The Migration Series, Panel 1 Jacob Lawrence
Jacob Lawrence, an African-American artist, painted his Migration Series of 60 panels with tempera on cardboard. This series documents the unique domestic migration of one million African Americans from the rural South to the urban North beginning in the early twentieth century. These people were moving north to leave discrimination behind.
Lawrence’s particular modernism arranges simple shapes of brown, black and vivid color for stunning contrast with few details such as facial features. His work and career were as determined as the people of this migration. He began his study at the Harlem Community Art Center. He excelled and gained prominence in the world of visual art. His Migration Series is housed in two museums, the Phillips Collection in Washington, D.C., and the Museum of Modern Art in New York City. He was also an art professor at the University of Washington for 16 years. He died at age 83 in 2000.
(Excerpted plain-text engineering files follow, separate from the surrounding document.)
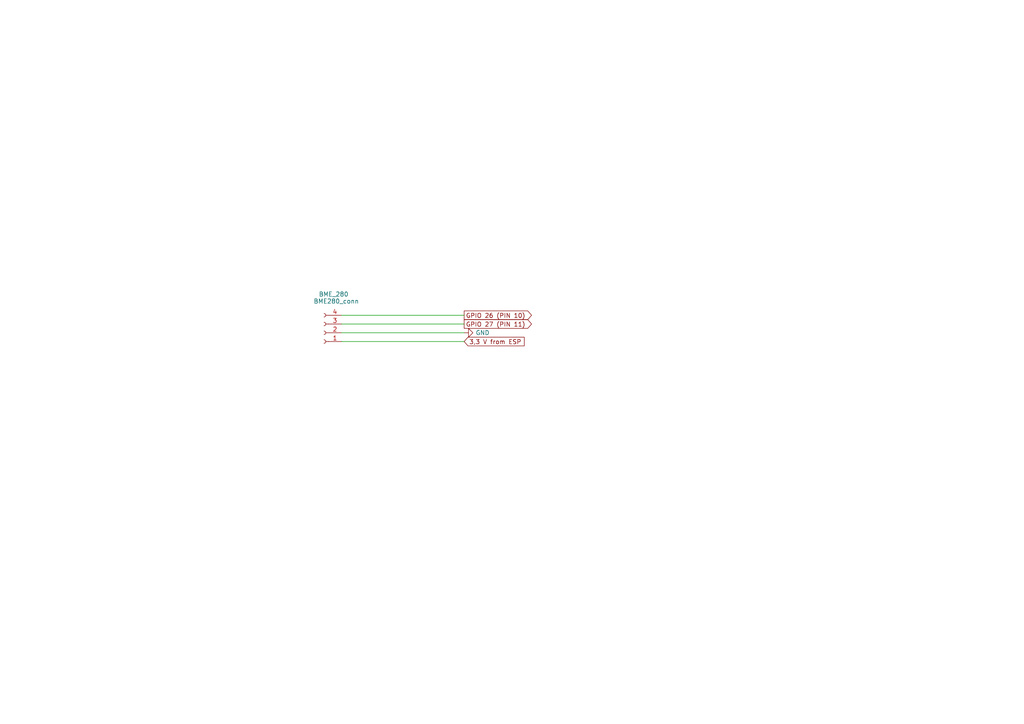
<source format=kicad_sch>
(kicad_sch
	(version 20231120)
	(generator "eeschema")
	(generator_version "8.0")
	(uuid "684f881b-7067-42b5-ab2f-c83cd8106d85")
	(paper "A4")
	(title_block
		(title "I2C Expansion port for BME_280")
		(comment 1 "Subsheet Brake Out Borad")
		(comment 2 "(c) Norbert Schechner")
	)
	
	(wire
		(pts
			(xy 99.06 96.52) (xy 134.62 96.52)
		)
		(stroke
			(width 0)
			(type default)
		)
		(uuid "045ffac4-29d8-4de4-8270-4cd5f64f6d75")
	)
	(wire
		(pts
			(xy 99.06 91.44) (xy 134.62 91.44)
		)
		(stroke
			(width 0)
			(type default)
		)
		(uuid "9753ffde-b65d-4fa4-ad04-da468a3b0aaf")
	)
	(wire
		(pts
			(xy 99.06 93.98) (xy 134.62 93.98)
		)
		(stroke
			(width 0)
			(type default)
		)
		(uuid "aef4db79-9601-4202-8c13-4ca30feab601")
	)
	(wire
		(pts
			(xy 99.06 99.06) (xy 134.62 99.06)
		)
		(stroke
			(width 0)
			(type default)
		)
		(uuid "b1103a76-f1d2-40e4-8904-f5ba81a2529f")
	)
	(global_label "GPIO 27 (PIN 11)"
		(shape output)
		(at 134.62 93.98 0)
		(fields_autoplaced yes)
		(effects
			(font
				(size 1.27 1.27)
			)
			(justify left)
		)
		(uuid "0bfcba2e-8755-4794-9a2f-5845dd5567a7")
		(property "Intersheetrefs" "${INTERSHEET_REFS}"
			(at 154.72 93.98 0)
			(effects
				(font
					(size 1.27 1.27)
				)
				(justify left)
			)
		)
	)
	(global_label "3,3 V from ESP"
		(shape input)
		(at 134.62 99.06 0)
		(fields_autoplaced yes)
		(effects
			(font
				(size 1.27 1.27)
			)
			(justify left)
		)
		(uuid "b22a0c64-6c13-4569-b296-90baf610d00b")
		(property "Intersheetrefs" "${INTERSHEET_REFS}"
			(at 152.6031 99.06 0)
			(effects
				(font
					(size 1.27 1.27)
				)
				(justify left)
			)
		)
	)
	(global_label "GPIO 26 (PIN 10)"
		(shape output)
		(at 134.62 91.44 0)
		(fields_autoplaced yes)
		(effects
			(font
				(size 1.27 1.27)
			)
			(justify left)
		)
		(uuid "f69c2002-5ee2-4b21-844d-6b63296d61c8")
		(property "Intersheetrefs" "${INTERSHEET_REFS}"
			(at 154.72 91.44 0)
			(effects
				(font
					(size 1.27 1.27)
				)
				(justify left)
			)
		)
	)
	(symbol
		(lib_id "power:GND")
		(at 134.62 96.52 90)
		(unit 1)
		(exclude_from_sim no)
		(in_bom yes)
		(on_board yes)
		(dnp no)
		(uuid "6701efe3-f087-43b7-8e1c-4f0fecf0d3fe")
		(property "Reference" "#PWR701"
			(at 140.97 96.52 0)
			(effects
				(font
					(size 1.27 1.27)
				)
				(hide yes)
			)
		)
		(property "Value" "GND"
			(at 137.922 96.52 90)
			(effects
				(font
					(size 1.27 1.27)
				)
				(justify right)
			)
		)
		(property "Footprint" ""
			(at 134.62 96.52 0)
			(effects
				(font
					(size 1.27 1.27)
				)
				(hide yes)
			)
		)
		(property "Datasheet" ""
			(at 134.62 96.52 0)
			(effects
				(font
					(size 1.27 1.27)
				)
				(hide yes)
			)
		)
		(property "Description" "Power symbol creates a global label with name \"GND\" , ground"
			(at 134.62 96.52 0)
			(effects
				(font
					(size 1.27 1.27)
				)
				(hide yes)
			)
		)
		(pin "1"
			(uuid "fb48723c-b9cc-41dd-afbd-e8a0037d3c43")
		)
		(instances
			(project "BrakeOutBoard"
				(path "/c67af5fc-5bb1-4753-93c7-831b7a5a7d41/7c2d2fbc-9267-420d-a3aa-dafdb8691092"
					(reference "#PWR701")
					(unit 1)
				)
			)
		)
	)
	(symbol
		(lib_id "Connector:Conn_01x04_Socket")
		(at 93.98 96.52 180)
		(unit 1)
		(exclude_from_sim no)
		(in_bom yes)
		(on_board yes)
		(dnp no)
		(uuid "78e52432-835b-4c68-b34d-2078d4bc74cc")
		(property "Reference" "BME_280"
			(at 96.774 85.344 0)
			(effects
				(font
					(size 1.27 1.27)
				)
			)
		)
		(property "Value" "BME280_conn"
			(at 97.536 87.376 0)
			(effects
				(font
					(size 1.27 1.27)
				)
			)
		)
		(property "Footprint" "Connector_PinSocket_2.54mm:PinSocket_1x04_P2.54mm_Vertical"
			(at 93.98 96.52 0)
			(effects
				(font
					(size 1.27 1.27)
				)
				(hide yes)
			)
		)
		(property "Datasheet" "~"
			(at 93.98 96.52 0)
			(effects
				(font
					(size 1.27 1.27)
				)
				(hide yes)
			)
		)
		(property "Description" "Generic connector, single row, 01x04, script generated"
			(at 93.98 96.52 0)
			(effects
				(font
					(size 1.27 1.27)
				)
				(hide yes)
			)
		)
		(pin "3"
			(uuid "f8ab60af-8413-44fc-893f-031c696e69af")
		)
		(pin "4"
			(uuid "11e84217-ddd9-42f1-94ed-bf9269f53759")
		)
		(pin "1"
			(uuid "296aed92-821d-4d72-89e3-e0d10b754954")
		)
		(pin "2"
			(uuid "ef839624-cef9-4feb-b447-20c06a0b996f")
		)
		(instances
			(project "BrakeOutBoard"
				(path "/c67af5fc-5bb1-4753-93c7-831b7a5a7d41/7c2d2fbc-9267-420d-a3aa-dafdb8691092"
					(reference "BME_280")
					(unit 1)
				)
			)
		)
	)
)

</source>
Our nation is once again forced to face the reality and the pain of racial discrimination as I write this. Discrimination was not left behind by that hopeful migration of young and old so many years ago. It is ours to face and to challenge wherever we are and wherever we go. This discrimination is ours to only imagine lying on our stomachs with our hands behind our backs.
May our prayers for guidance, change and justice be offered now to the God of all in honor of George Floyd and the many others who have been killed.